Si tu vois un détaillant en train de vendre des légumes à l’odeur de dextrine, ou des poulets un peu gonflés aux stéroïdes synthétiques, et qu’il t’invite à déjeuner… N’hésite pas. Accepte. Oui, il s’agit d’un pot-de-vin… Mais tu peux être sûr qu’il ne met pas sur sa table les cochonneries qu’il vend. Il les réserve très probablement aux extraterrestres, et tu ne nuis donc à aucun humain en laissant faire.

Et je t’assure qu’en échange de ta tolérance tu mangeras des légumes exquis. Voilà les grands plaisirs de la vie, les plus élémentaires : le sexe et la bouffe. On a le droit de respecter son propre palais, non ? Nous ne sommes pas des xénoïdes à l’estomac d’acier. Parce que ces aliens, ils se fichent de bouffer de la merde ou du caviar, tant que le chef leur jure que c’est un plat exotique terrien. Les imbéciles.

Au-delà de l’épicurisme, je te conseille, si tu envisages de devenir père un jour, de ne pas manger ces succulents légumes produits en serre ou de ne pas te laisser tenter par l’aspect juteux et bon marché de ces poulets de dix jours qui en paraissent quarante, tant ils sont grands et gros. Bien qu’inoffensives pour les métabolismes de ces créatures bizarres venus d’autres mondes, les hormones synthétiques peuvent causer de grands dommages au tien… ou à celui de tes enfants, si ta femme et toi vous décidez d’en avoir de façon naturelle. Bien que, si c’était moi, je mettrais un paquet de crédits dans un bon design génétique. C’est propre, sûr et efficace.

Il faut être dur avec ces commerçants et ces petits industriels qui contaminent l’environnement en déversant directement dans les égouts leurs résidus pourris et cancérigènes, leurs déchets non biodégradables et leurs eaux résiduelles non traitées. Ils méritent des amendes ! Et autant de fois que nécessaire ! Pour qu’ils finissent par comprendre qu’à la longue, cela leur coûtera moins cher d’installer une station d’épuration que de continuer à violer les Lois de protection écologique.

Comme tu le vois, bien que je taquine, je me préoccupe, moi aussi, d’écologie et de conservation. Par simple pragmatisme, par instinct de survie, plus que par passion pour les bestioles et les plantes.

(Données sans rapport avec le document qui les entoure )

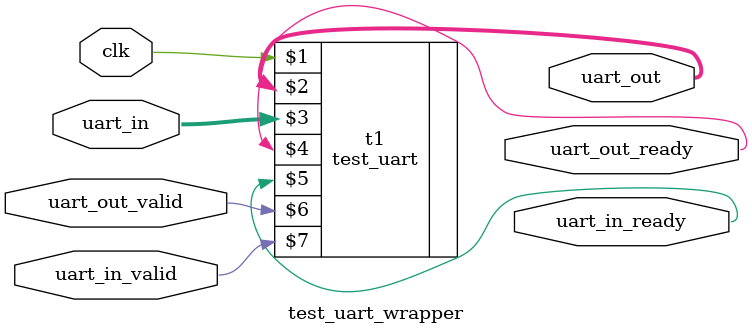
<source format=v>
module test_uart_wrapper (
  input wire clk,
  output wire [7:0] uart_out,
  input wire [7:0] uart_in,
  output wire uart_out_ready,
  output wire uart_in_ready,
  input wire uart_out_valid,
  input wire uart_in_valid
  );

  test_uart t1(clk,uart_out,uart_in,uart_out_ready,uart_in_ready,uart_out_valid,uart_in_valid);

endmodule

</source>
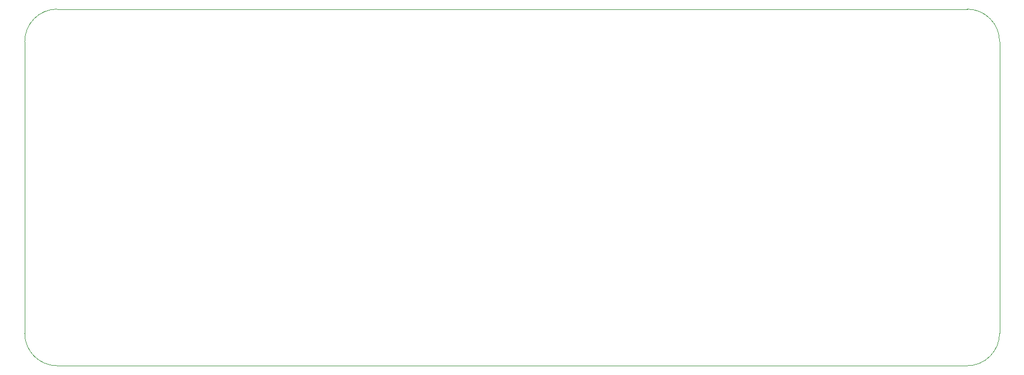
<source format=gm1>
G04*
G04 #@! TF.GenerationSoftware,Altium Limited,Altium Designer,23.11.1 (41)*
G04*
G04 Layer_Color=16711935*
%FSLAX44Y44*%
%MOMM*%
G71*
G04*
G04 #@! TF.SameCoordinates,47FBA793-924A-4BED-84D3-63313EB43BBA*
G04*
G04*
G04 #@! TF.FilePolarity,Positive*
G04*
G01*
G75*
%ADD10C,0.1000*%
D10*
X50000Y550000D02*
G03*
X0Y500000I0J-50000D01*
G01*
X1500000Y500000D02*
G03*
X1450000Y550000I-50000J0D01*
G01*
X0Y50000D02*
G03*
X50000Y0I50000J0D01*
G01*
X1450000Y0D02*
G03*
X1500000Y50000I0J50000D01*
G01*
X50000Y550000D02*
X1450000D01*
X0Y50000D02*
Y500000D01*
X1500000Y50000D02*
Y500000D01*
X50000Y0D02*
X1450000D01*
M02*

</source>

La Terre est notre planète, non ? Que des quidams de la grande banlieue de Pluton soient les maîtres aujourd’hui ne signifie pas que tout nous soit égal, ni que nous devions nous suicider en nous laissant contaminer par notre propre merde. Sans compter que nous perdrions ces touristes qui profitent tant de nos forêts vierges, et du reste, et qui nous maintiennent encore à flot.

Qu’est-ce que j’ai oublié ?

Ah oui ! Le plus important. À l’Académie, on a dû te parler de la rotation du personnel. Trois mois ici, aux Patrouilles, trois à la Force dissuasive, trois aux Homicides, et ça, à l’infini. Cet amusant système est venu à l’esprit d’un petit chef… Je suppose qu’il voulait éviter que les pauvres agents et sergents de rue ne soient trop tentés de tomber dans l’horrible péché véniel de la corruption… Sûrement que cet imbécile s’est pris pour un génie avec son idée.